Well GDL is a nice city and its nice and warm here now. You will note that there is a very different biking culture here as car drives will run you off the road. Currently the downtown historical area is all torn up as they are replacing road pavement and sidewalks. (no new bike lanes are being put in thou….) There is one stretch of bike lanes along Ave Federalismo. You will note if you see it that is raised to the level of the sidewalk so that cars will not park in it and drivers will not run you off the road. It’s a shame more people don’t use it. But it does not lead anywhere and it is not connected to a bike path network. Hopefully you can have some input and influence with that. Another problem is the culture. People who have cars are considered “affluent” and therefore like to drive their cars. As a general rule only poorer people actually use bikes as a means of transportation. If you are here on a Sunday you will see many many people on bikes on Ave Juarez as the street is closed to automobile traffic, lots of people have bikes but only uses them Sunday mornings. See Utube via recreativa. Enjoy your trip and enjoy Guadalajara !

Jesus Carlos

It’s spelled “topes”, the “tope” is famous here in México, all the description is correct!

I’m that guy with the bike t-shirt at the Portland conference last summer (i’m member of Ciudad para Todos wich is also member of the Carfree network), and I live in Guadalajara, so feel free to mail me for info about places to visit (if you like the beach i recomend Michoacan, 4 hrs from city), and if you need a bike, or to meet the bike groups here, the bike rides, etc.



I haven’t been to Guadalajara in many, many years, but last I remember, drivers don’t obey traffic signals and as a cyclist you really put your life on the line to ride. Hence why topes were even put in place. Not to mention I never saw any bike lanes. But this was 15 years ago, and many things have changed I’m sure. It’s a big city–I believe it’s one of the top five in Mexico–so all the rules that apply to big cities, apply here. Be aware and don’t be flashy. Should be fun.

Jeff Bernards
Jeff Bernards

I have about 20 bike light sets left over from my participation in “Get Lit”, if you want to take some down and pass out. Let me know


Have a fun, Safe, and Productive Time!

Chris B
Chris B

Jonathan, if you want a little more beta drop me a line. I lived in GUAD for a semester and was there recently for a bike/ped conference-meeting-thingy.
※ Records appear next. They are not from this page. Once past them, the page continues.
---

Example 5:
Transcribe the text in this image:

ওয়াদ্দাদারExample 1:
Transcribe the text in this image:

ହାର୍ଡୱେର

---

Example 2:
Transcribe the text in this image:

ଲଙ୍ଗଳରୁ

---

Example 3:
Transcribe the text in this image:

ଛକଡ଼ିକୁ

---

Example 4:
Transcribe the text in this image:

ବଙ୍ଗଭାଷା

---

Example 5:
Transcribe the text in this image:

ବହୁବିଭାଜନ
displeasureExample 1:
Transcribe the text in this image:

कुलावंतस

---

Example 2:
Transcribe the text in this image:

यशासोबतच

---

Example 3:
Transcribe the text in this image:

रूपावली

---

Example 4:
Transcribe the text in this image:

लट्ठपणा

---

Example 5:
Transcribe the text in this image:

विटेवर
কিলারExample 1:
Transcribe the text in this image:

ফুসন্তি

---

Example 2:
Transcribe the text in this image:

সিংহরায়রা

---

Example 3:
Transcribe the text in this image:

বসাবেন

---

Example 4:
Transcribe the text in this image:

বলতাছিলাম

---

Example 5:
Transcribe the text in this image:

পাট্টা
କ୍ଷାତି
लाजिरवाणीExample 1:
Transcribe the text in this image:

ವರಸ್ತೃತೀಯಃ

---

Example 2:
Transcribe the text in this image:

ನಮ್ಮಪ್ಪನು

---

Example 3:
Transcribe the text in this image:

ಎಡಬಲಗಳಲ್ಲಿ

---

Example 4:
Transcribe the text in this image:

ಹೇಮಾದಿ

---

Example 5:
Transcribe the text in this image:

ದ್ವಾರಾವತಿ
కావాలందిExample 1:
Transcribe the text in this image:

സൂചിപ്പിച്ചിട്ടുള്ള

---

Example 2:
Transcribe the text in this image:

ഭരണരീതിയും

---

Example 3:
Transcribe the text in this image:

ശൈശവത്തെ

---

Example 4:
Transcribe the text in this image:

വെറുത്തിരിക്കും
GUAD is an amazing, beautiful city and la gente are stunningly friendly. Have a great time and be prepared to skip a lot of sleep.

Erik Ryberg

Hey Jonathan,

I spent two weeks in Mexico City last December/January, and bought a bicycle while there. I recommend you take or buy a bike and ride it around. It was a lot less frightening than I thought it would be, and a great way to see the city. Also, Mexico City has made very expensive and serious efforts to accommodate bicyclists, including a massive street-closure every month for bicycling, and a not-quite-as-massive one every week right through downtown. Thousands of people take advantage of this and the city rents bikes for free, including hundreds if not thousands of kids bikes. You can check it all out at my website, http://www.tucsonbikelawyer.com, where I reported nearly every day at the end of January from Mexico. Have fun!

Adams Carroll (News Intern)

thanks everyone for your tips and offers. I’m looking forward to getting down there.

unfortunately my plane leaves on Sunday morning so, unless I can change it to a later flight, I will miss the via recreativa.